Emotions aside: In classical legal thinking, which still prevails in many continental legal traditions, including the Polish one, the world was neat and ordered. There were public bodies, allowed to do only what the law says they can do and holding the monopoly on the use of force; and private bodies, allowed to do everything that the law does not forbid them from doing and not allowed to use physical force against each other. 19th and 20th centuries witnessed a rise of constitutionalism, which led to the human-rights-limitation and control of the exercise of public power by public bodies.

Within that picture, Facebook is indeed a private company. It can do everything that the law does not forbid it from doing. It is not under direct obligation to facilitate freedom of speech, a right to associate, fair trial etc. However, notice three things:

  1. Factually, Facebook’s power is enormous. With billions of people using it, billions of people trusting it with providing news, billions of people using it for organisation and communication, it can easily affect the abovementioned rights and freedoms. It might be a private company, but it holds a ‘public’ position in many senses. Why?
  2. Even assuming that Facebook just deletes what it believes is against the law, it:
    1. interpretes the law by itself, without relying on any court;
    2. executes the law by itself, because it has the factual monopoly on the ‘digital force’. In the tangible world, an owner of a debate club might want to kick out a speaker from his property, but would need police to actually take him or her out. In the tangible world, one might find some banners outrageous, but destroying them would still infringe someone else’s property rights. In the digital world, where there are no ‘bodies’, and people do not hold any property in their digital content, this is legally fine, and factually easy, since Facebook unilaterally controls the platform.
  3. However, Facebook does more than just deleting illegal content. It sets its own rules and standards, often stricter than the law. Moreover, it not only deletes stuff, but through the underlying algorithms it chooses what will be displayed to whom and how often.
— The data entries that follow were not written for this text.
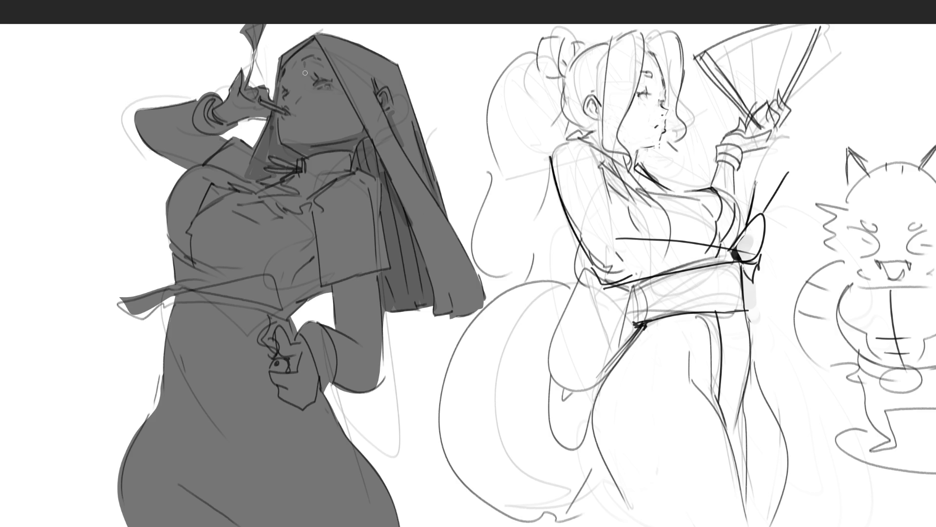
mouse_move(291, 78)
mouse_down()
mouse_move(264, 108)
mouse_move(221, 115)
mouse_move(244, 103)
mouse_move(263, 111)
mouse_move(212, 113)
mouse_move(208, 129)
mouse_move(156, 125)
mouse_move(147, 147)
mouse_move(200, 164)
mouse_move(216, 152)
mouse_up()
In this sense, if we look at it as a public space, which it in many senses is (remember social media’s role in the Arab Spring and the Ukrainian Majdan?), it is the sole legislator, the court, and the executor of the ‘law’. I does not hold a public power de lege, but it holds a de facto power perfectly imitating the one we have limited when the state is concerned.

Given all this, I think we need a debate on limiting the discretion of socially important internet platforms when it comes to policing the content displayed/allowed there. Obviously, dozens of questions arise: which ones, who would limit them, is market not enough, how would that impact innovation etc. etc? There are other private parties who exercise other ‘public’ powers elsewhere (think of FIFA, multinational corporations etc.). Should we regulate business at large, or sectors, or what? There is much to be thought through. There is already a lot written on this. Much less read on this. Questions are on the table, and I don’t have tweet-long answers.

But I simply cannot accept the claim that it is perfectly fine that Facebook interprets and executes the law, or actually does whatever it wants, because it is a private company. The power it holds is public in nature, just not yet labelled so by our analog laws. And if that does not convince you, remember: it might soon change that ‘our’ agenda sells. Just like with contracts, we need to make them when everything is fine, but will need them when something goes wrong.